В заскорузлых руках мужчины была верёвка.
— Спасибо, — произнёс я благодарность совершенно убитым голосом, выполняя рекомендацию. — А жрать когда дадут? Я с вчерашнего утра одну водичку кушаю.
— В обед. Мы сейчас пойдём норму выполнять, а охрана кулеш какой-нибудь сварганит. Подвязывайся, свободу зарабатывать пошли.
Между тем арестанты поделились, руководствуясь личными симпатиями, на две рабочие пятёрки и уже взяли по плугу из-под навеса, однако тут же возник спор — к кому меня воткнуть? Усиление моей персоной любой из групп неизбежно приведёт к облегчению работы при неизменной норме выработки, чего оппоненты не могли допустить принципиально. Переругавшись, всё же пришли к консенсусу — я тружусь через день по очереди то у одних, то у других. На том и порешили.

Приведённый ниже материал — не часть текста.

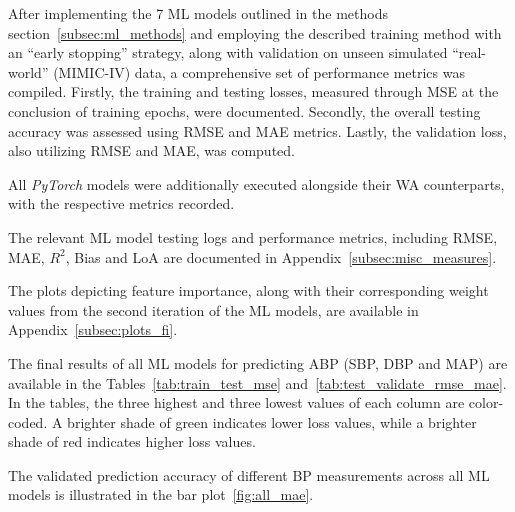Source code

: After implementing the 7 ML models outlined in the methods section~\ref{subsec:ml_methods} and employing the described training method with an \enquote{early stopping} strategy,
along with validation on unseen simulated \enquote{real-world} (MIMIC-IV) data, a comprehensive set of performance metrics was compiled.
Firstly, the training and testing losses, measured through MSE at the conclusion of training epochs, were documented.
Secondly, the overall testing accuracy was assessed using RMSE and MAE metrics.
Lastly, the validation loss, also utilizing RMSE and MAE, was computed.

All \textit{PyTorch} models were additionally executed alongside their \ac{WA} counterparts, with the respective metrics recorded.

The relevant ML model testing logs and performance metrics, including RMSE, MAE, \textit{$R^2$}, Bias and LoA are documented in Appendix~\ref{subsec:misc_measures}.

The plots depicting feature importance, along with their corresponding weight values from the second iteration of the ML models, are available in Appendix~\ref{subsec:plots_fi}.

The final results of all ML models for predicting ABP (SBP, DBP and MAP) are available in the Tables~\ref{tab:train_test_mse} and~\ref{tab:test_validate_rmse_mae}.
In the tables, the three highest and three lowest values of each column are color-coded.
A brighter shade of green indicates lower loss values, while a brighter shade of red indicates higher loss values.

The validated prediction accuracy of different BP measurements across all ML models is illustrated in the bar plot~\ref{fig:all_mae}.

Потянулись хлеборобо — лошадиные будни. С раннего утра и до заката мы, впрягшись в лямки, привязанные к плугу (точно, как в картине «Бурлаки на Волге»), пахали землю, лишь изредка делая перерывы. К плугу становились по очереди, чтобы хоть немного сменить род занятий. Отдохнуть за ним было невозможно, постоянно требовалось контролировать, наваливаясь всем телом, непослушный лемех, однако хоть какое-то разнообразие…
С кормёжкой Игорь не обманул — её тут давали ровно столько, чтобы прикрыть дно миски, поэтому двое знающих мужиков из его группы в свободное время собирали неизвестные травки и корешки, которые заваривали по вечерам и хлебали полученную малоаппетитную жижу по очереди, из общего котелка.

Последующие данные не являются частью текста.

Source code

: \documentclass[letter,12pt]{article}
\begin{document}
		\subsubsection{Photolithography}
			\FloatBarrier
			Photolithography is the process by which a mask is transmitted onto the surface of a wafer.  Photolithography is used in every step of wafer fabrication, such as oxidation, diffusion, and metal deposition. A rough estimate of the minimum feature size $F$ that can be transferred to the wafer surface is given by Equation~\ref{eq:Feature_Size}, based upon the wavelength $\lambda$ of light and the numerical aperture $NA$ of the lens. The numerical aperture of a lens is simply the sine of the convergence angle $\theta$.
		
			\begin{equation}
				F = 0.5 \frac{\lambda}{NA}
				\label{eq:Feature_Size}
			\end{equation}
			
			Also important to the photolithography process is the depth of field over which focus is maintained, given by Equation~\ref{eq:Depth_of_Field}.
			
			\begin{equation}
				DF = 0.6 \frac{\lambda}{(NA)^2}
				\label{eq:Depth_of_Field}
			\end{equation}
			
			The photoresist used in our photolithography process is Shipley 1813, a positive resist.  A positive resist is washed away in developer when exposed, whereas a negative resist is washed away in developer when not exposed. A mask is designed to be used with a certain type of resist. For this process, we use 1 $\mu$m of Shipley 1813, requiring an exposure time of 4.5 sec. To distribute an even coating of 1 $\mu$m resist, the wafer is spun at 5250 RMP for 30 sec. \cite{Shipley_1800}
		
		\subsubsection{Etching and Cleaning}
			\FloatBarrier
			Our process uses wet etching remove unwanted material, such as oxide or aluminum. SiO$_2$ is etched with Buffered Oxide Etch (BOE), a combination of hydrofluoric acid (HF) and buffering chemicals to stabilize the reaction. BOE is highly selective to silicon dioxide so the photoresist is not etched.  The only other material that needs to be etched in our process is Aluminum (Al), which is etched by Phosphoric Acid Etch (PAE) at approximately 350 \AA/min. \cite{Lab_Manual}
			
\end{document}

А ещё я стал тупеть. С непривычки попав в бешенный ритм здешней трудовой повинности, к концу дня моих сил хватало лишь доползти к навесу и забыться сном до утреннего пинка охраны. Усталость выбила все мысли из головы, оставив лишь боль в отбитых ногах, постоянный голод да страшное желание проспать хоть до Страшного Суда, лишь бы не мешали… Глядя на окружающих, притёршихся к такому укладу, мужиков я понимал, что это состояние не на всегда. И мне придётся войти в общую колею — вот только когда? Остатки свободолюбивого Вити жарко кричали о том, что через совсем небольшой срок и я перестану думать о побеге, начну дни до освобождения считать. Становилось от этих раздумий страшно, но выход из этого замкнутого круга пока виден не был.